= Data for analysis =
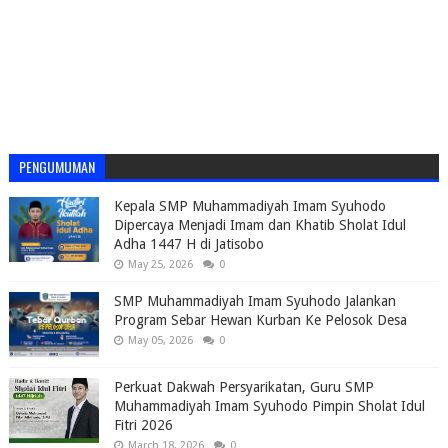
PENGUMUMAN
Kepala SMP Muhammadiyah Imam Syuhodo
Dipercaya Menjadi Imam dan Khatib Sholat Idul
Adha 1447 H di Jatisobo
May 25, 2026
0
SMP Muhammadiyah Imam Syuhodo Jalankan
Program Sebar Hewan Kurban Ke Pelosok Desa
May 05, 2026
0
Perkuat Dakwah Persyarikatan, Guru SMP
Muhammadiyah Imam Syuhodo Pimpin Sholat Idul
Fitri 2026
March 18, 2026
0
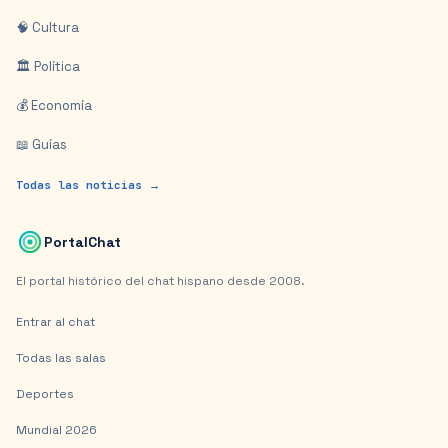
🧠 Cultura
🏛️ Política
💰 Economía
📖 Guías
Todas las noticias →
PortalChat
El portal histórico del chat hispano desde 2008.
Entrar al chat
Todas las salas
Deportes
Mundial 2026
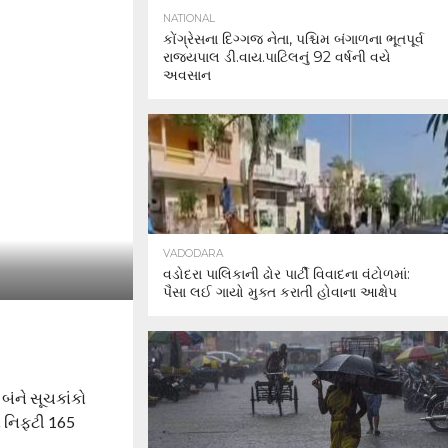
NATIONAL
કોંગ્રેસના દિગ્ગજ નેતા, પશ્ચિમ બંગાળના ભૂતપૂર્વ
રાજ્યપાલ ડી.વાય.પાટિલનું 92 વર્ષની વયે
અવસાન
VADODARA
વડોદરા પાલિકાની ઢોર પાર્ટી વિવાદના વંટોળમાં:
પૈસા લઈ ગાયો મુક્ત કરાતી હોવાના આક્ષેપ
બંને સૂચકાંકો
 નિફ્ટી 165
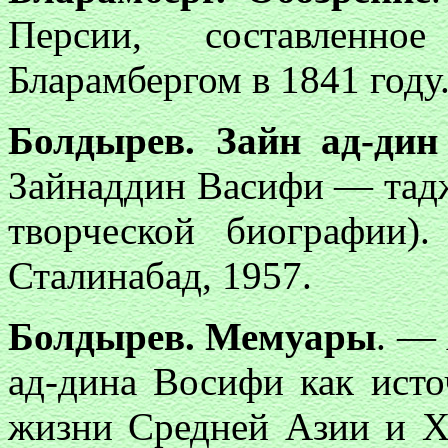
Персии, составленн
Бларамбергом в 1841 году. [
Болдырев. Зайн ад-дин
Зайнаддин Васифи — тадж
творческой биографии)
Сталинабад, 1957.
Болдырев. Мемуары
. —
ад-дина Восифи как исто
жизни Средней Азии и 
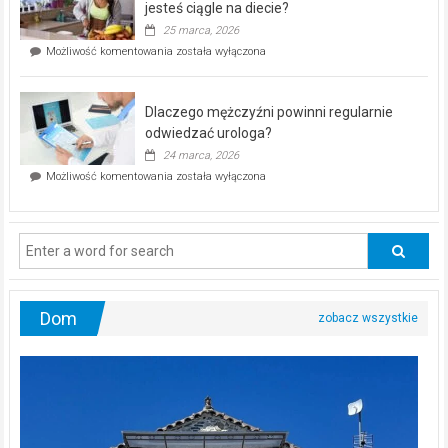
akcja
jesteś ciągle na diecie?
profilaktyczna
25 marca, 2026
w
Czy
Możliwość komentowania
została wyłączona
Częstochowie
można
już
schudnąć
25
bez
kwietnia!
Dlaczego mężczyźni powinni regularnie
poczucia,
że
odwiedzać urologa?
jesteś
24 marca, 2026
ciągle
Dlaczego
Możliwość komentowania
została wyłączona
na
mężczyźni
diecie?
powinni
regularnie
odwiedzać
urologa?
Dom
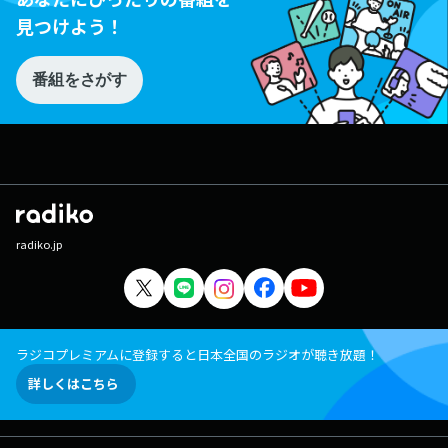
見つけよう！
番組をさがす
radiko.jp
ラジコプレミアムに登録すると日本全国のラジオが聴き放題！
詳しくはこちら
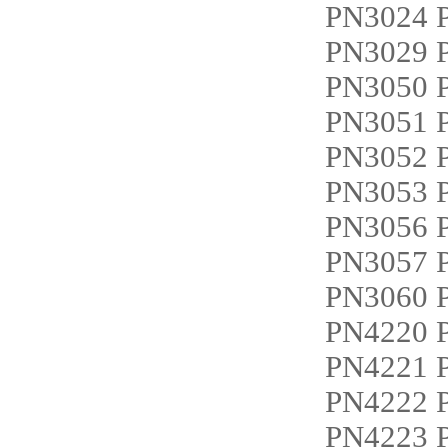
PN3024 
PN3029
PN3050 
PN3051 
PN3052 
PN3053 
PN3056 
PN3057 
PN3060 
PN4220
PN4221
PN4222
PN4223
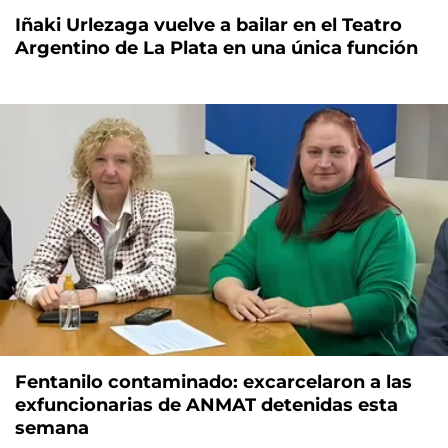
Iñaki Urlezaga vuelve a bailar en el Teatro
Argentino de La Plata en una única función
Fentanilo contaminado: excarcelaron a las
exfuncionarias de ANMAT detenidas esta
semana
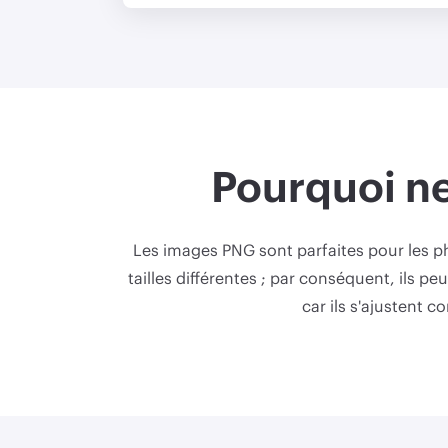
Pourquoi ne
Les images PNG sont parfaites pour les ph
tailles différentes ; par conséquent, ils 
car ils s'ajustent c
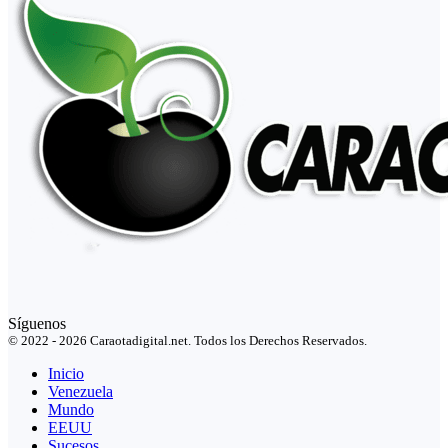
Síguenos
© 2022 - 2026 Caraotadigital.net. Todos los Derechos Reservados.
Inicio
Venezuela
Mundo
EEUU
Sucesos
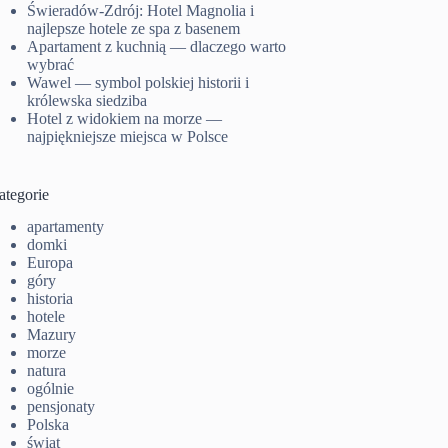
Świeradów-Zdrój: Hotel Magnolia i
najlepsze hotele ze spa z basenem
Apartament z kuchnią — dlaczego warto
wybrać
Wawel — symbol polskiej historii i
królewska siedziba
Hotel z widokiem na morze —
najpiękniejsze miejsca w Polsce
ategorie
apartamenty
domki
Europa
góry
historia
hotele
Mazury
morze
natura
ogólnie
pensjonaty
Polska
świat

= To-do item =
Format the text read from all of the material above as a numbered list with one line per item, skipping any blank lines. Leave the pictures out of your answer.

= Result for this exercise =
1. PENGUMUMAN
2. Kepala SMP Muhammadiyah Imam Syuhodo
3. Dipercaya Menjadi Imam dan Khatib Sholat Idul
4. Adha 1447 H di Jatisobo
5. May 25, 2026
6. 0
7. SMP Muhammadiyah Imam Syuhodo Jalankan
8. Program Sebar Hewan Kurban Ke Pelosok Desa
9. May 05, 2026
10. 0
11. Perkuat Dakwah Persyarikatan, Guru SMP
12. Muhammadiyah Imam Syuhodo Pimpin Sholat Idul
13. Fitri 2026
14. March 18, 2026
15. 0
16. 🧠 Cultura
17. 🏛️ Política
18. 💰 Economía
19. 📖 Guías
20. Todas las noticias →
21. PortalChat
22. El portal histórico del chat hispano desde 2008.
23. Entrar al chat
24. Todas las salas
25. Deportes
26. Mundial 2026
27. NATIONAL
28. કોંગ્રેસના દિગ્ગજ નેતા, પશ્ચિમ બંગાળના ભૂતપૂર્વ
29. રાજ્યપાલ ડી.વાય.પાટિલનું 92 વર્ષની વયે
30. અવસાન
31. VADODARA
32. વડોદરા પાલિકાની ઢોર પાર્ટી વિવાદના વંટોળમાં:
33. પૈસા લઈ ગાયો મુક્ત કરાતી હોવાના આક્ષેપ
34. બંને સૂચકાંકો
35.  નિફ્ટી 165
36. Персии, составленн
37. Бларамбергом в 1841 году. [
38. Болдырев. Зайн ад-дин
39. Зайнаддин Васифи — тадж
40. творческой биографии)
41. Сталинабад, 1957.
42. Болдырев. Мемуары
43. . —
44. ад-дина Восифи как исто
45. жизни Средней Азии и 
46. akcja
47. jesteś ciągle na diecie?
48. profilaktyczna
49. 25 marca, 2026
50. w
51. Czy
52. Możliwość komentowania
53. została wyłączona
54. Częstochowie
55. można
56. już
57. schudnąć
58. 25
59. bez
60. kwietnia!
61. Dlaczego mężczyźni powinni regularnie
62. poczucia,
63. że
64. odwiedzać urologa?
65. jesteś
66. 24 marca, 2026
67. ciągle
68. Dlaczego
69. Możliwość komentowania
70. została wyłączona
71. na
72. mężczyźni
73. diecie?
74. powinni
75. regularnie
76. odwiedzać
77. urologa?
78. Dom
79. 見つけよう！
80. 番組をさがす
81. radiko.jp
82. ラジコプレミアムに登録すると日本全国のラジオが聴き放題！
83. 詳しくはこちら
84. PN3024 
85. PN3029
86. PN3050 
87. PN3051 
88. PN3052 
89. PN3053 
90. PN3056 
91. PN3057 
92. PN3060 
93. PN4220
94. PN4221
95. PN4222
96. PN4223
97. Iñaki Urlezaga vuelve a bailar en el Teatro
98. Argentino de La Plata en una única función
99. Fentanilo contaminado: excarcelaron a las
100. exfuncionarias de ANMAT detenidas esta
101. semana
102. Pourquoi ne
103. Les images PNG sont parfaites pour les ph
104. tailles différentes ; par conséquent, ils 
105. car ils s'ajustent c
106. Síguenos
107. © 2022 - 2026 Caraotadigital.net. Todos los Derechos Reservados.
108. Inicio
109. Venezuela
110. Mundo
111. EEUU
112. Sucesos
113. Świeradów-Zdrój: Hotel Magnolia i
114. najlepsze hotele ze spa z basenem
115. Apartament z kuchnią — dlaczego warto
116. wybrać
117. Wawel — symbol polskiej historii i
118. królewska siedziba
119. Hotel z widokiem na morze —
120. najpiękniejsze miejsca w Polsce
121. ategorie
122. apartamenty
123. domki
124. Europa
125. góry
126. historia
127. hotele
128. Mazury
129. morze
130. natura
131. ogólnie
132. pensjonaty
133. Polska
134. świat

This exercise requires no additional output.